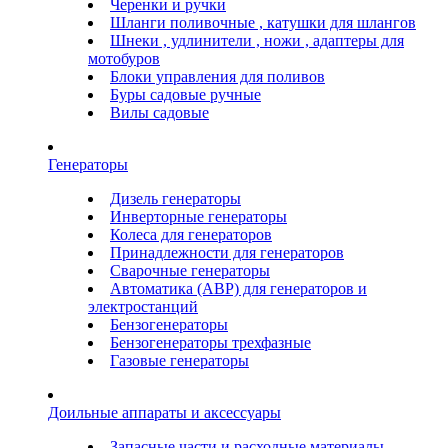
Черенки и ручки
Шланги поливочные , катушки для шлангов
Шнеки , удлинители , ножи , адаптеры для
мотобуров
Блоки управления для поливов
Буры садовые ручные
Вилы садовые
Генераторы
Дизель генераторы
Инверторные генераторы
Колеса для генераторов
Принадлежности для генераторов
Сварочные генераторы
Автоматика (АВР) для генераторов и
электростанций
Бензогенераторы
Бензогенераторы трехфазные
Газовые генераторы
Доильные аппараты и аксессуары
Запасные части и расходные материалы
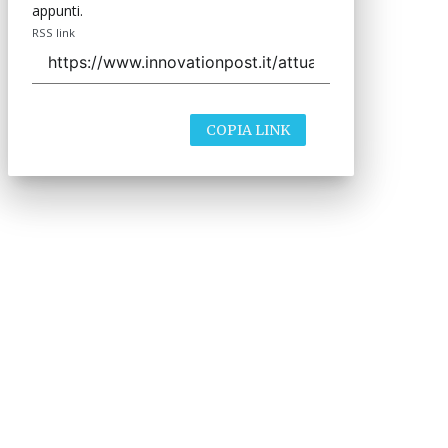
appunti.
RSS link
COPIA LINK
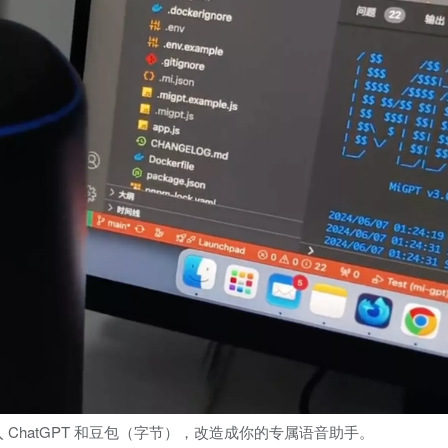
ChatGPT 和豆包（字节），改造成你的专属语音助手。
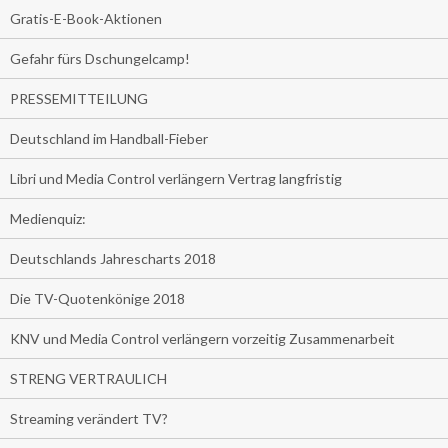
Gratis-E-Book-Aktionen
Gefahr fürs Dschungelcamp!
PRESSEMITTEILUNG
Deutschland im Handball-Fieber
Libri und Media Control verlängern Vertrag langfristig
Medienquiz:
Deutschlands Jahrescharts 2018
Die TV-Quotenkönige 2018
KNV und Media Control verlängern vorzeitig Zusammenarbeit
STRENG VERTRAULICH
Streaming verändert TV?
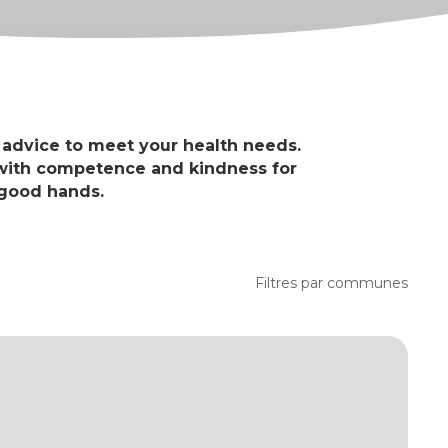
advice to meet your health needs.
u with competence and kindness for
n good hands.
Filtres par communes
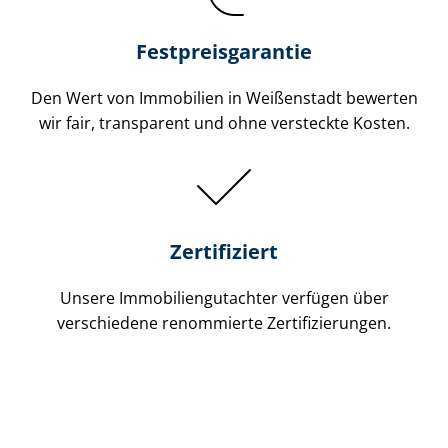
Festpreis​garantie
Den Wert von Immobilien in Weißenstadt bewerten
wir fair, transparent und ohne versteckte Kosten.
Zertifiziert
Unsere Immobilien­gutachter verfügen über
verschiedene renommierte Zer­ti­fi­zie­run­gen.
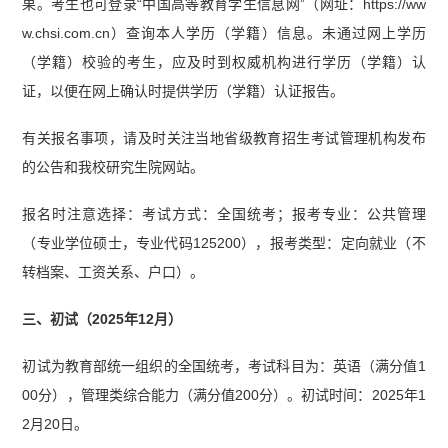
果。考生也可登录“中国高等教育学生信息网”（网址：https://ww
w.chsi.com.cn）查询本人学历（学籍）信息。未通过网上学历
（学籍）校验的考生，应及时到权威机构进行学历（学籍）认
证，以便在网上确认时提供学历（学籍）认证报告。
有关报名事项，请及时关注当地省级教育招生考试管理机构发布
的公告和我校研究生院网站。
报名时注意选择：考试方式：全国统考；报考专业：公共管理
（专业学位硕士，专业代码125200），报考类型：定向就业（不
转档案、工资关系、户口）。
三、初试（2025年12月）
初试为教育部统一组织的全国统考，考试科目为：英语（满分值1
00分），管理类综合能力（满分值200分）。初试时间：2025年1
2月20日。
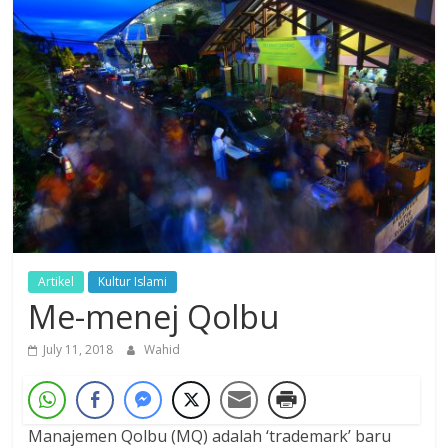
Dzikir,
Fikir,
Ikhtiar
Artikel
Kultur Islami
Me-menej Qolbu
July 11, 2018
Wahid
Manajemen Qolbu (MQ) adalah ‘trademark’ baru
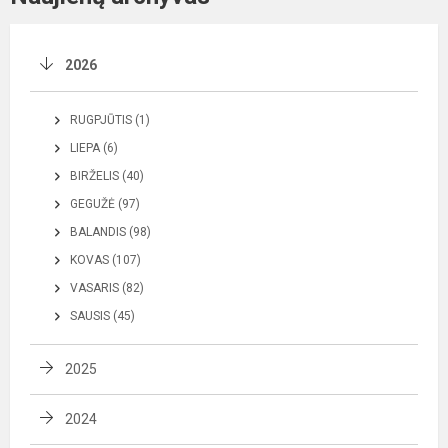
2026
RUGPJŪTIS (1)
LIEPA (6)
BIRŽELIS (40)
GEGUŽĖ (97)
BALANDIS (98)
KOVAS (107)
VASARIS (82)
SAUSIS (45)
2025
2024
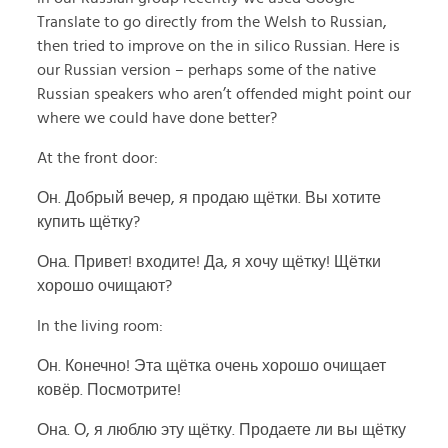
Translate to go directly from the Welsh to Russian,
then tried to improve on the in silico Russian. Here is
our Russian version – perhaps some of the native
Russian speakers who aren’t offended might point our
where we could have done better?
At the front door:
Он. Добрый вечер, я продаю щётки. Вы хотите
купить щётку?
Она. Привет! входите! Да, я хочу щётку! Щётки
хорошо очищают?
In the living room:
Он. Конечно! Эта щётка очень хорошо очищает
ковёр. Посмотрите!
Она. О, я люблю эту щётку. Продаете ли вы щётку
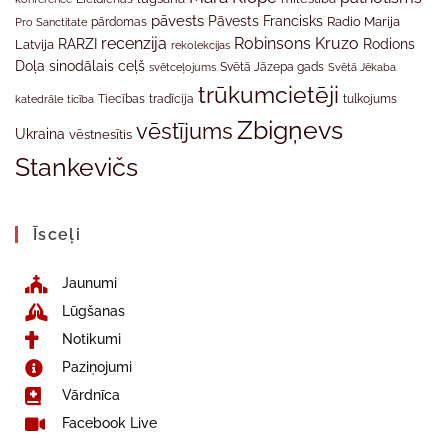
pāvests
Pāvests Francisks
Radio Marija
Pro Sanctitate
pārdomas
recenzija
Robinsons Kruzo
RARZI
Rodions
Latvija
rekolekcijas
Doļa
sinodālais ceļš
svētceļojums
Svētā Jāzepa gads
Svētā Jēkaba
trūkumcietēji
tradīcija
katedrāle
ticība
Tiecības
tulkojums
Zbigņevs
vēstījums
Ukraina
vēstnesītis
Stankevičs
Īsceļi
Jaunumi
Lūgšanas
Notikumi
Paziņojumi
Vārdnīca
Facebook Live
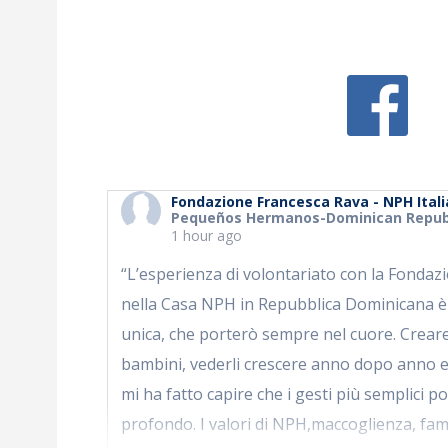
Fondazione Francesca Rava - NPH Itali
Pequeños Hermanos-Dominican Republ
1 hour ago
“L’esperienza di volontariato con la Fonda
nella Casa NPH in Repubblica Dominicana è
unica, che porterò sempre nel cuore. Crear
bambini, vederli crescere anno dopo anno e
mi ha fatto capire che i gesti più semplici 
profondo. I valori di NPH,maccoglienza, fam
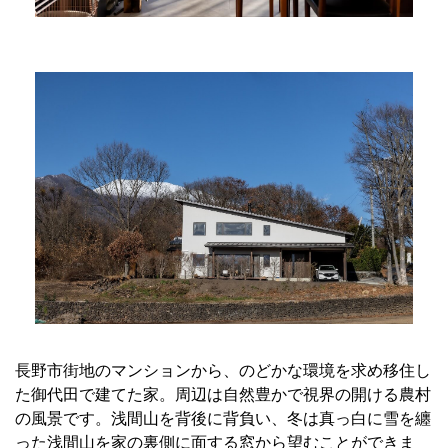
長野市街地のマンションから、のどかな環境を求め移住し
た御代田で建てた家。周辺は自然豊かで視界の開ける農村
の風景です。浅間山を背後に背負い、冬は真っ白に雪を纏
った浅間山を家の裏側に面する窓から望むことができま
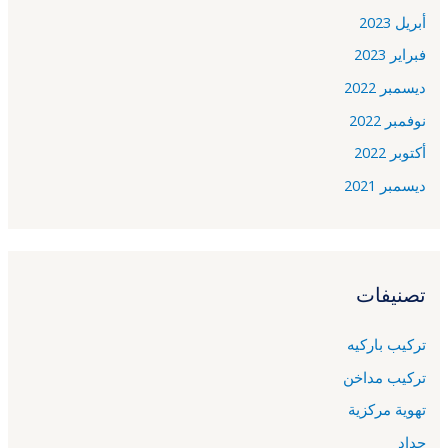
أبريل 2023
فبراير 2023
ديسمبر 2022
نوفمبر 2022
أكتوبر 2022
ديسمبر 2021
تصنيفات
تركيب باركيه
تركيب مداخن
تهوية مركزية
حداد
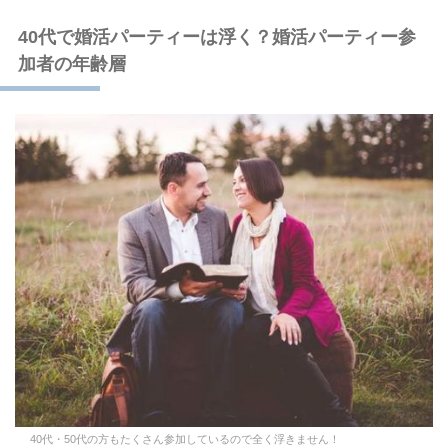
40代で婚活パーティーは浮く？婚活パーティー参
加者の年齢層
40代・50代の方もたくさん参加しているので全く浮きません！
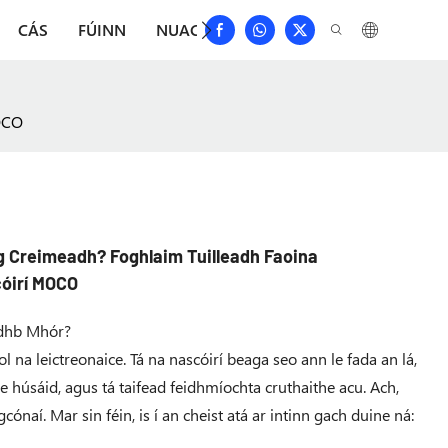
CÁS
FÚINN
NUACHT
ÍOSLÓDÁIL
DÉAN TEAG
MOCO
g Creimeadh? Foghlaim Tuilleadh Faoina
cóirí MOCO
adhb Mhór?
ol na leictreonaice. Tá na nascóirí beaga seo ann le fada an lá,
le húsáid, agus tá taifead feidhmíochta cruthaithe acu. Ach,
cónaí. Mar sin féin, is í an cheist atá ar intinn gach duine ná:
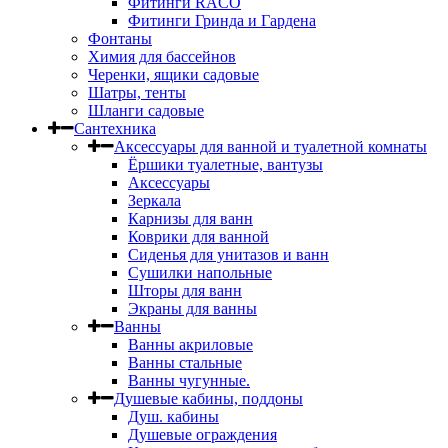
Фитинги RACO
Фитинги Гринда и Гардена
Фонтаны
Химия для бассейнов
Черенки, ящики садовые
Шатры, тенты
Шланги садовые
Сантехника
Аксессуары для ванной и туалетной комнаты
Ёршики туалетные, вантузы
Аксессуары
Зеркала
Карнизы для ванн
Коврики для ванной
Сиденья для унитазов и ванн
Сушилки напольные
Шторы для ванн
Экраны для ванны
Ванны
Ванны акриловые
Ванны стальные
Ванны чугунные.
Душевые кабины, поддоны
Душ. кабины
Душевые ограждения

WHAT YOU ARE ASKED TO DO –
Copy the records shown above in their entirety and exactly; images are to be left out.

EXERCISE RESULT –
Черенки и ручки
Шланги поливочные , катушки для шлангов
Шнеки , удлинители , ножи , адаптеры для
мотобуров
Блоки управления для поливов
Буры садовые ручные
Вилы садовые
Генераторы
Дизель генераторы
Инверторные генераторы
Колеса для генераторов
Принадлежности для генераторов
Сварочные генераторы
Автоматика (АВР) для генераторов и
электростанций
Бензогенераторы
Бензогенераторы трехфазные
Газовые генераторы
Доильные аппараты и аксессуары
Запасные части и расходные материалы
appunti.
RSS link
COPIA LINK
ChatGPT 和豆包（字节），改造成你的专属语音助手。
Gratis-E-Book-Aktionen
Gefahr fürs Dschungelcamp!
PRESSEMITTEILUNG
Deutschland im Handball-Fieber
Libri und Media Control verlängern Vertrag langfristig
Medienquiz:
Deutschlands Jahrescharts 2018
Die TV-Quotenkönige 2018
KNV und Media Control verlängern vorzeitig Zusammenarbeit
STRENG VERTRAULICH
Streaming verändert TV?
advice to meet your health needs.
u with competence and kindness for
n good hands.
Filtres par communes
Festpreis​garantie
Den Wert von Immobilien in Weißenstadt bewerten
wir fair, transparent und ohne versteckte Kosten.
Zertifiziert
Unsere Immobilien­gutachter verfügen über
verschiedene renommierte Zer­ti­fi­zie­run­gen.
果。考生也可登录“中国高等教育学生信息网”（网址：https://ww
w.chsi.com.cn）查询本人学历（学籍）信息。未通过网上学历
（学籍）校验的考生，应及时到权威机构进行学历（学籍）认
证，以便在网上确认时提供学历（学籍）认证报告。
有关报名事项，请及时关注当地省级教育招生考试管理机构发布
的公告和我校研究生院网站。
报名时注意选择：考试方式：全国统考；报考专业：公共管理
（专业学位硕士，专业代码125200），报考类型：定向就业（不
转档案、工资关系、户口）。
三、初试（2025年12月）
初试为教育部统一组织的全国统考，考试科目为：英语（满分值1
00分），管理类综合能力（满分值200分）。初试时间：2025年1
2月20日。
Dzikir,
Fikir,
Ikhtiar
Artikel
Kultur Islami
Me-menej Qolbu
July 11, 2018
Wahid
Manajemen Qolbu (MQ) adalah ‘trademark’ baru
2026
RUGPJŪTIS (1)
LIEPA (6)
BIRŽELIS (40)
GEGUŽĖ (97)
BALANDIS (98)
KOVAS (107)
VASARIS (82)
SAUSIS (45)
2025
2024
Translate to go directly from the Welsh to Russian,
then tried to improve on the in silico Russian. Here is
our Russian version – perhaps some of the native
Russian speakers who aren’t offended might point our
where we could have done better?
At the front door:
Он. Добрый вечер, я продаю щётки. Вы хотите
купить щётку?
Она. Привет! входите! Да, я хочу щётку! Щётки
хорошо очищают?
In the living room:
Он. Конечно! Эта щётка очень хорошо очищает
ковёр. Посмотрите!
Она. О, я люблю эту щётку. Продаете ли вы щётку
pāvests
Pāvests Francisks
Radio Marija
Pro Sanctitate
pārdomas
recenzija
Robinsons Kruzo
RARZI
Rodions
Latvija
rekolekcijas
Doļa
sinodālais ceļš
svētceļojums
Svētā Jāzepa gads
Svētā Jēkaba
trūkumcietēji
tradīcija
katedrāle
ticība
Tiecības
tulkojums
Zbigņevs
vēstījums
Ukraina
vēstnesītis
Stankevičs
Īsceļi
Jaunumi
Lūgšanas
Notikumi
Paziņojumi
Vārdnīca
Facebook Live
Fondazione Francesca Rava - NPH Itali
Pequeños Hermanos-Dominican Republ
1 hour ago
“L’esperienza di volontariato con la Fonda
nella Casa NPH in Repubblica Dominicana è
unica, che porterò sempre nel cuore. Crear
bambini, vederli crescere anno dopo anno e
mi ha fatto capire che i gesti più semplici 
profondo. I valori di NPH,maccoglienza, fam
長野市街地のマンションから、のどかな環境を求め移住し
た御代田で建てた家。周辺は自然豊かで視界の開ける農村
の風景です。浅間山を背後に背負い、冬は真っ白に雪を纏
った浅間山を家の裏側に面する窓から望むことができま
أبريل 2023
فبراير 2023
ديسمبر 2022
نوفمبر 2022
أكتوبر 2022
ديسمبر 2021
تصنيفات
تركيب باركيه
تركيب مداخن
تهوية مركزية
حداد
40代で婚活パーティーは浮く？婚活パーティー参
加者の年齢層
40代・50代の方もたくさん参加しているので全く浮きません！
CÁS
FÚINN
NUACHT
ÍOSLÓDÁIL
DÉAN TEAG
MOCO
g Creimeadh? Foghlaim Tuilleadh Faoina
cóirí MOCO
adhb Mhór?
ol na leictreonaice. Tá na nascóirí beaga seo ann le fada an lá,
le húsáid, agus tá taifead feidhmíochta cruthaithe acu. Ach,
cónaí. Mar sin féin, is í an cheist atá ar intinn gach duine ná:
Фитинги RACO
Фитинги Гринда и Гардена
Фонтаны
Химия для бассейнов
Черенки, ящики садовые
Шатры, тенты
Шланги садовые
Сантехника
Аксессуары для ванной и туалетной комнаты
Ёршики туалетные, вантузы
Аксессуары
Зеркала
Карнизы для ванн
Коврики для ванной
Сиденья для унитазов и ванн
Сушилки напольные
Шторы для ванн
Экраны для ванны
Ванны
Ванны акриловые
Ванны стальные
Ванны чугунные.
Душевые кабины, поддоны
Душ. кабины
Душевые ограждения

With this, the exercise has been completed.